THE state government has confirmed there will be no change to trains on the Gippsland line.
Public Transport Minister Jacinta Allan said the government was not planning on changing the direct service to Melbourne to a shuttle service to Pakenham, where passengers would be expected to change to a Metro service.
“We have no plans to stop Gippsland trains at Pakenham and make people transfer,” she said in a statement.
“Instead, we’re ordering more carriages, improving Gippsland stations and removing nine level crossings between Dandenong and the city to create space for more Metro and Gippsland services.”
Eastern Victoria MLC Harriet Shing echoed the comments, and said there were initiatives included in the state budget that would add more services to Traralgon, as well as upgrades across the line that include the removal of level crossings.
“We’re not considering it now and it’s not part of the Regional Network Development Plan we released in May,” she said.
The suggestion, from one of Infrastructure Victoria’s Citizen Jury reports, was widely condemned by local government, state and federal Nationals representatives, and many people online.
According to Infrastructure Victoria chief executive Michel Masson, the jury was one of two — one regional, and one metropolitan — that was organised by an independent contractor to “ensure the jury was demographically representative based on age and gender, according to ABS census data”.
“This was to ensure each jury drew people from all walks of life, and reflected the wider community,” he said.
The listed locations for the members of the 40-person jury are all from around Shepparton.
The proposal had support from the City of Casey and Cardinia Shire, while Peri Urban Group of Rural Councils did not.
The Committee for Gippsland asked for the option to include planning and construction of a dedicated third and fourth track into the city, which was another option considered by the jury.
The metropolitan jury did not support the shuttle plan, asking for more consultation.
The additional regional line was detailed in the draft options book and costed at between $1 and $5 billion, though it was noted that it would cost more if tunnelling was required.
“No estimate of the potential costs or savings of a shuttle service have been prepared, as the option has not been scoped in detail,” according to Mr Masson.
Gippsland based groups, including the Committee for Gippsland, Gippsland Local Government Network and the Ethnic Communities Council, were also consulted.
Gippsland South MLA Danny O’Brien said the fix was a “band-aid” solution, and passengers in Gippsland were already unhappy with V/Line.
“I know this has been a suggestion in the bureaucracy for some years, but one that we in government resisted and Labor should do likewise,” he said.

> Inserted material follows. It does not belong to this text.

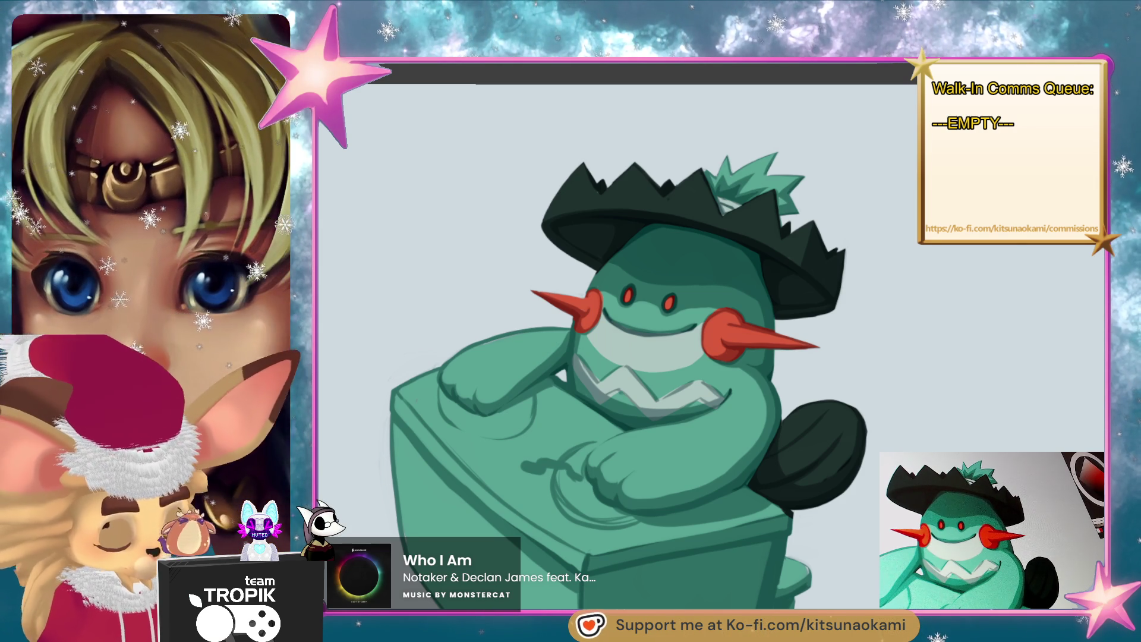
scroll(619, 333, down, 5)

“Leaving aside this so-called Citizen Jury had no representatives from Gippsland on it, this is a bad idea that will see plans already for rail services even further reduced.
“This is a band-aid idea to fix the problems of congestion and poor punctuality on the line that would be a backward step for Gippsland commuters.”
Victorian Greens transport spokesperson Samantha Dunn said improving transport links to Gippsland was vital for the transition away from coal,
“If Gippsland is to have any chance of economic transition away from coal, more transport links are needed,” she said.
“Infrastructure Victoria presented a false choice. With grade separations underway along the Pakenham corridor, the capacity for regional V-Line trains to share the line with metro trains will only increase.”
The jury’s recommendation is not Infrastructure Victoria’s final report, but is part of the intensive consultative process.
“It is too early to say which recommendations we will accept, but we are considering every single recommendation and will account for how we have incorporated these into the draft strategy, which will be released in October,” Mr Masson said.
“The draft strategy will be released in October for more public consultation before a final strategy is presented to the Victorian Government by the end of 2016.”